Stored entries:
================================
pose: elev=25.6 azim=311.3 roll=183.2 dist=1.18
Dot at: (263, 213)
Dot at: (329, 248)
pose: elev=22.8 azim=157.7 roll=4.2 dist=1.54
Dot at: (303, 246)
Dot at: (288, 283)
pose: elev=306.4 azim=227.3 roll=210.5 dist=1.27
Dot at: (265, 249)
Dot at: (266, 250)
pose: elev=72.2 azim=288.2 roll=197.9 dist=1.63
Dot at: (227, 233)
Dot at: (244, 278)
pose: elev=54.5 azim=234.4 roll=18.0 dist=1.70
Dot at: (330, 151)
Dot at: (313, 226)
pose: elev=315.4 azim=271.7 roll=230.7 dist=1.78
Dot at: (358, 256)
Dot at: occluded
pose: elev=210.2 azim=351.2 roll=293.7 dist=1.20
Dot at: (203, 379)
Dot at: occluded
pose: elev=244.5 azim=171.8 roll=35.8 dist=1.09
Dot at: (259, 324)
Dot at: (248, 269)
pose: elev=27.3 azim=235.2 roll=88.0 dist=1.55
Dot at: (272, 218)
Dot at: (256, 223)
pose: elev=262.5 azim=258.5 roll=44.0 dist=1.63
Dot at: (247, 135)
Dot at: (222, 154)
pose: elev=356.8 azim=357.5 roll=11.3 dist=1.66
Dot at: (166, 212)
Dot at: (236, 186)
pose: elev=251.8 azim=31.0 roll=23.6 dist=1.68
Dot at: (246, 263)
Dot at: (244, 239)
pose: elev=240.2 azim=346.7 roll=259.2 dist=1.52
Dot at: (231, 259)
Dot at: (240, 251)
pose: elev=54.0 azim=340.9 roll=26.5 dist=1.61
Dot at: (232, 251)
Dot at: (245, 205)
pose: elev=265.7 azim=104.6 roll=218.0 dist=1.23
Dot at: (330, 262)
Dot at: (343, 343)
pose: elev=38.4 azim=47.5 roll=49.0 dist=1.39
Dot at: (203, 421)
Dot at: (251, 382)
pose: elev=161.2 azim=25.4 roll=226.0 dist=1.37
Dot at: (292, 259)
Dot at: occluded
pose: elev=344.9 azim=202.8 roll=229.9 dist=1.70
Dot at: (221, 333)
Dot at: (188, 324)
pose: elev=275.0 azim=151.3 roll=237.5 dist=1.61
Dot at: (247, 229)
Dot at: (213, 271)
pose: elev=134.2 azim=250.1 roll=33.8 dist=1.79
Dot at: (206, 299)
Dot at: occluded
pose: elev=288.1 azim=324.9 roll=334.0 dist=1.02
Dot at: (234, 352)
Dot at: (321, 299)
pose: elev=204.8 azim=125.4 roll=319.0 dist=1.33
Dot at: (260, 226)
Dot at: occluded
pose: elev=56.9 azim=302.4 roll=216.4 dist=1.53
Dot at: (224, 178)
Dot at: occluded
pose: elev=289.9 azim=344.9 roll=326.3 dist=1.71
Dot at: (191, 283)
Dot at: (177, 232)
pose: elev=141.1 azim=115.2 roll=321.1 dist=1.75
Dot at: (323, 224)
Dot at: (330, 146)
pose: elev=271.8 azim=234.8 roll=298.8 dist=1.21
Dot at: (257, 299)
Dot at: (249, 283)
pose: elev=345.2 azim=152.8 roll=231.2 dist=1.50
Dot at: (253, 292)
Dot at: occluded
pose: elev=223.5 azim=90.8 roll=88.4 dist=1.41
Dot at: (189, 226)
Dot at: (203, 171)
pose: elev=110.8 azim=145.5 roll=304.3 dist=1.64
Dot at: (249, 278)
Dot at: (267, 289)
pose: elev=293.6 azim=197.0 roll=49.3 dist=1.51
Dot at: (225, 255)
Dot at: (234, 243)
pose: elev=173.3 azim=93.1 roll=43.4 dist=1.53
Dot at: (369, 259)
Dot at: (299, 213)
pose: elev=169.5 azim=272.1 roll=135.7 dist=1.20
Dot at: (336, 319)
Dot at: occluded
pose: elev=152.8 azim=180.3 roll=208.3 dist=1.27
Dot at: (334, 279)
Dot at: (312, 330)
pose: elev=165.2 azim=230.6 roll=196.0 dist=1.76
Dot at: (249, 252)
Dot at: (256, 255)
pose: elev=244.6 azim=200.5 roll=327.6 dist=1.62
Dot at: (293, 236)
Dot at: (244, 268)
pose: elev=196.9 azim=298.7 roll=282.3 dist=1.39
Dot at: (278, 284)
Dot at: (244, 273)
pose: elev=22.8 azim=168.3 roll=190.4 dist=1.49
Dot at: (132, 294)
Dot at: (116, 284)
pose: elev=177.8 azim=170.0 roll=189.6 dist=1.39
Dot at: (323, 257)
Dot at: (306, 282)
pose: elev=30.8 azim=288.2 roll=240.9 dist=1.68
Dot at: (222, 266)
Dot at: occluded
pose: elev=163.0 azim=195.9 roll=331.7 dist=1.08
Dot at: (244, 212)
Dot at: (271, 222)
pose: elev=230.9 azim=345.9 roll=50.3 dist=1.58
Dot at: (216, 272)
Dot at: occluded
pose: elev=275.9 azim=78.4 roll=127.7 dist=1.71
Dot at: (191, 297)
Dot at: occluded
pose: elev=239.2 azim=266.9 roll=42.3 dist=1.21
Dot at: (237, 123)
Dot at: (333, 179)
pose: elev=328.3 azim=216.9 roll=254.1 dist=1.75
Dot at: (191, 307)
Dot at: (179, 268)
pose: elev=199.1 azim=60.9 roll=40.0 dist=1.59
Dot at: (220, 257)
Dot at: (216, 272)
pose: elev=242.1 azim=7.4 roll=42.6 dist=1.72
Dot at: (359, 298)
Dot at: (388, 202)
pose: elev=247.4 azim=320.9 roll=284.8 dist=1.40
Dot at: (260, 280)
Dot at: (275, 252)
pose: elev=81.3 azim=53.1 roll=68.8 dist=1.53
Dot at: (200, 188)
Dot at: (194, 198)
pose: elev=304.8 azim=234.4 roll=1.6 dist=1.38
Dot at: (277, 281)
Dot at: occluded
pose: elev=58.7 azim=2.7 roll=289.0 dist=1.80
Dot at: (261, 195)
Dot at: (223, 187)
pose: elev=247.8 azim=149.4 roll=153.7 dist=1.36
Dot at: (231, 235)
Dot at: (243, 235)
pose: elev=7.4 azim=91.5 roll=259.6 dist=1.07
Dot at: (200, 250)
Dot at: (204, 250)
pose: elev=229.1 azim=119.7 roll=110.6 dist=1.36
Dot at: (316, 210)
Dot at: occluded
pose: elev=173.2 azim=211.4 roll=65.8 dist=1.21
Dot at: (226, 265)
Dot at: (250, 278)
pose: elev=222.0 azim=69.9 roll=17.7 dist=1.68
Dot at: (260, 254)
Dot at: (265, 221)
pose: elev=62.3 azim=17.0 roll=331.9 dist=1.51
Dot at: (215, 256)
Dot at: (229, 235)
================================
▶ Given instruction
Update the records above by changing every "pose" to "view", leaving all else the same.

▶ Response to the exercise
view: elev=25.6 azim=311.3 roll=183.2 dist=1.18
Dot at: (263, 213)
Dot at: (329, 248)
view: elev=22.8 azim=157.7 roll=4.2 dist=1.54
Dot at: (303, 246)
Dot at: (288, 283)
view: elev=306.4 azim=227.3 roll=210.5 dist=1.27
Dot at: (265, 249)
Dot at: (266, 250)
view: elev=72.2 azim=288.2 roll=197.9 dist=1.63
Dot at: (227, 233)
Dot at: (244, 278)
view: elev=54.5 azim=234.4 roll=18.0 dist=1.70
Dot at: (330, 151)
Dot at: (313, 226)
view: elev=315.4 azim=271.7 roll=230.7 dist=1.78
Dot at: (358, 256)
Dot at: occluded
view: elev=210.2 azim=351.2 roll=293.7 dist=1.20
Dot at: (203, 379)
Dot at: occluded
view: elev=244.5 azim=171.8 roll=35.8 dist=1.09
Dot at: (259, 324)
Dot at: (248, 269)
view: elev=27.3 azim=235.2 roll=88.0 dist=1.55
Dot at: (272, 218)
Dot at: (256, 223)
view: elev=262.5 azim=258.5 roll=44.0 dist=1.63
Dot at: (247, 135)
Dot at: (222, 154)
view: elev=356.8 azim=357.5 roll=11.3 dist=1.66
Dot at: (166, 212)
Dot at: (236, 186)
view: elev=251.8 azim=31.0 roll=23.6 dist=1.68
Dot at: (246, 263)
Dot at: (244, 239)
view: elev=240.2 azim=346.7 roll=259.2 dist=1.52
Dot at: (231, 259)
Dot at: (240, 251)
view: elev=54.0 azim=340.9 roll=26.5 dist=1.61
Dot at: (232, 251)
Dot at: (245, 205)
view: elev=265.7 azim=104.6 roll=218.0 dist=1.23
Dot at: (330, 262)
Dot at: (343, 343)
view: elev=38.4 azim=47.5 roll=49.0 dist=1.39
Dot at: (203, 421)
Dot at: (251, 382)
view: elev=161.2 azim=25.4 roll=226.0 dist=1.37
Dot at: (292, 259)
Dot at: occluded
view: elev=344.9 azim=202.8 roll=229.9 dist=1.70
Dot at: (221, 333)
Dot at: (188, 324)
view: elev=275.0 azim=151.3 roll=237.5 dist=1.61
Dot at: (247, 229)
Dot at: (213, 271)
view: elev=134.2 azim=250.1 roll=33.8 dist=1.79
Dot at: (206, 299)
Dot at: occluded
view: elev=288.1 azim=324.9 roll=334.0 dist=1.02
Dot at: (234, 352)
Dot at: (321, 299)
view: elev=204.8 azim=125.4 roll=319.0 dist=1.33
Dot at: (260, 226)
Dot at: occluded
view: elev=56.9 azim=302.4 roll=216.4 dist=1.53
Dot at: (224, 178)
Dot at: occluded
view: elev=289.9 azim=344.9 roll=326.3 dist=1.71
Dot at: (191, 283)
Dot at: (177, 232)
view: elev=141.1 azim=115.2 roll=321.1 dist=1.75
Dot at: (323, 224)
Dot at: (330, 146)
view: elev=271.8 azim=234.8 roll=298.8 dist=1.21
Dot at: (257, 299)
Dot at: (249, 283)
view: elev=345.2 azim=152.8 roll=231.2 dist=1.50
Dot at: (253, 292)
Dot at: occluded
view: elev=223.5 azim=90.8 roll=88.4 dist=1.41
Dot at: (189, 226)
Dot at: (203, 171)
view: elev=110.8 azim=145.5 roll=304.3 dist=1.64
Dot at: (249, 278)
Dot at: (267, 289)
view: elev=293.6 azim=197.0 roll=49.3 dist=1.51
Dot at: (225, 255)
Dot at: (234, 243)
view: elev=173.3 azim=93.1 roll=43.4 dist=1.53
Dot at: (369, 259)
Dot at: (299, 213)
view: elev=169.5 azim=272.1 roll=135.7 dist=1.20
Dot at: (336, 319)
Dot at: occluded
view: elev=152.8 azim=180.3 roll=208.3 dist=1.27
Dot at: (334, 279)
Dot at: (312, 330)
view: elev=165.2 azim=230.6 roll=196.0 dist=1.76
Dot at: (249, 252)
Dot at: (256, 255)
view: elev=244.6 azim=200.5 roll=327.6 dist=1.62
Dot at: (293, 236)
Dot at: (244, 268)
view: elev=196.9 azim=298.7 roll=282.3 dist=1.39
Dot at: (278, 284)
Dot at: (244, 273)
view: elev=22.8 azim=168.3 roll=190.4 dist=1.49
Dot at: (132, 294)
Dot at: (116, 284)
view: elev=177.8 azim=170.0 roll=189.6 dist=1.39
Dot at: (323, 257)
Dot at: (306, 282)
view: elev=30.8 azim=288.2 roll=240.9 dist=1.68
Dot at: (222, 266)
Dot at: occluded
view: elev=163.0 azim=195.9 roll=331.7 dist=1.08
Dot at: (244, 212)
Dot at: (271, 222)
view: elev=230.9 azim=345.9 roll=50.3 dist=1.58
Dot at: (216, 272)
Dot at: occluded
view: elev=275.9 azim=78.4 roll=127.7 dist=1.71
Dot at: (191, 297)
Dot at: occluded
view: elev=239.2 azim=266.9 roll=42.3 dist=1.21
Dot at: (237, 123)
Dot at: (333, 179)
view: elev=328.3 azim=216.9 roll=254.1 dist=1.75
Dot at: (191, 307)
Dot at: (179, 268)
view: elev=199.1 azim=60.9 roll=40.0 dist=1.59
Dot at: (220, 257)
Dot at: (216, 272)
view: elev=242.1 azim=7.4 roll=42.6 dist=1.72
Dot at: (359, 298)
Dot at: (388, 202)
view: elev=247.4 azim=320.9 roll=284.8 dist=1.40
Dot at: (260, 280)
Dot at: (275, 252)
view: elev=81.3 azim=53.1 roll=68.8 dist=1.53
Dot at: (200, 188)
Dot at: (194, 198)
view: elev=304.8 azim=234.4 roll=1.6 dist=1.38
Dot at: (277, 281)
Dot at: occluded
view: elev=58.7 azim=2.7 roll=289.0 dist=1.80
Dot at: (261, 195)
Dot at: (223, 187)
view: elev=247.8 azim=149.4 roll=153.7 dist=1.36
Dot at: (231, 235)
Dot at: (243, 235)
view: elev=7.4 azim=91.5 roll=259.6 dist=1.07
Dot at: (200, 250)
Dot at: (204, 250)
view: elev=229.1 azim=119.7 roll=110.6 dist=1.36
Dot at: (316, 210)
Dot at: occluded
view: elev=173.2 azim=211.4 roll=65.8 dist=1.21
Dot at: (226, 265)
Dot at: (250, 278)
view: elev=222.0 azim=69.9 roll=17.7 dist=1.68
Dot at: (260, 254)
Dot at: (265, 221)
view: elev=62.3 azim=17.0 roll=331.9 dist=1.51
Dot at: (215, 256)
Dot at: (229, 235)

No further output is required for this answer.